Exercise brief - Starting at the top of the records below, write out each line exactly as it stands, stopping after the line with "of implementing a"; exclude the pictures.

● ● ● ● ● ● ●

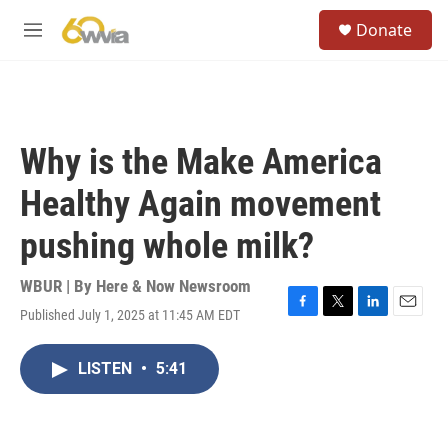
Skip to main content
S
Donate
e
M
a
e
r
n
c
u
h
u
Why is the Make America
e
r
Healthy Again movement
y
pushing whole milk?
WBUR | By
Here & Now Newsroom
Published July 1, 2025 at 11:45 AM EDT
F
T
L
E
a
w
i
m
c
i
n
a
LISTEN
•
5:41
e
t
k
i
b
t
e
l
o
e
d
o
r
I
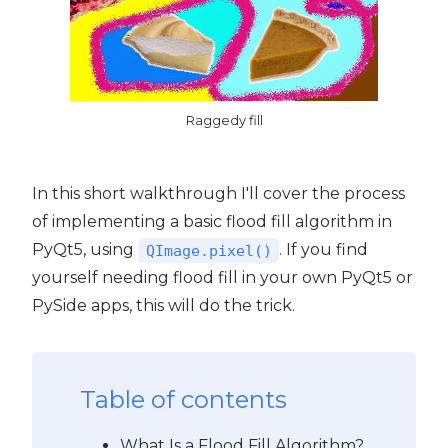
Raggedy fill
In this short walkthrough I'll cover the process
of implementing a basic flood fill algorithm in
PyQt5, using
. If you find
QImage.pixel()
yourself needing flood fill in your own PyQt5 or
PySide apps, this will do the trick.
Table of contents
What Is a Flood Fill Algorithm?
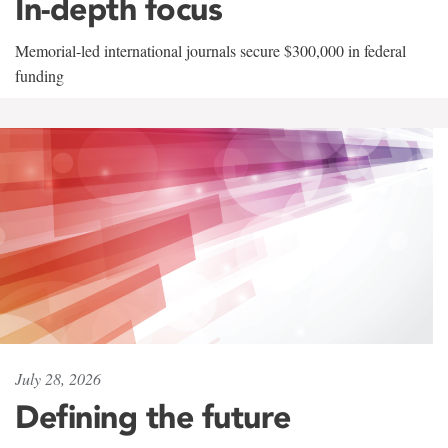
In-depth focus
Memorial-led international journals secure $300,000 in federal
funding
July 28, 2026
Defining the future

● ● ● ● ● ● ●

Written answer -
Skip to main content
S
Donate
e
M
a
e
r
n
c
u
h
u
Why is the Make America
e
r
Healthy Again movement
y
pushing whole milk?
WBUR | By
Here & Now Newsroom
Published July 1, 2025 at 11:45 AM EDT
F
T
L
E
a
w
i
m
c
i
n
a
LISTEN
•
5:41
e
t
k
i
b
t
e
l
o
e
d
o
r
I
Raggedy fill
In this short walkthrough I'll cover the process
of implementing a basic flood fill algorithm in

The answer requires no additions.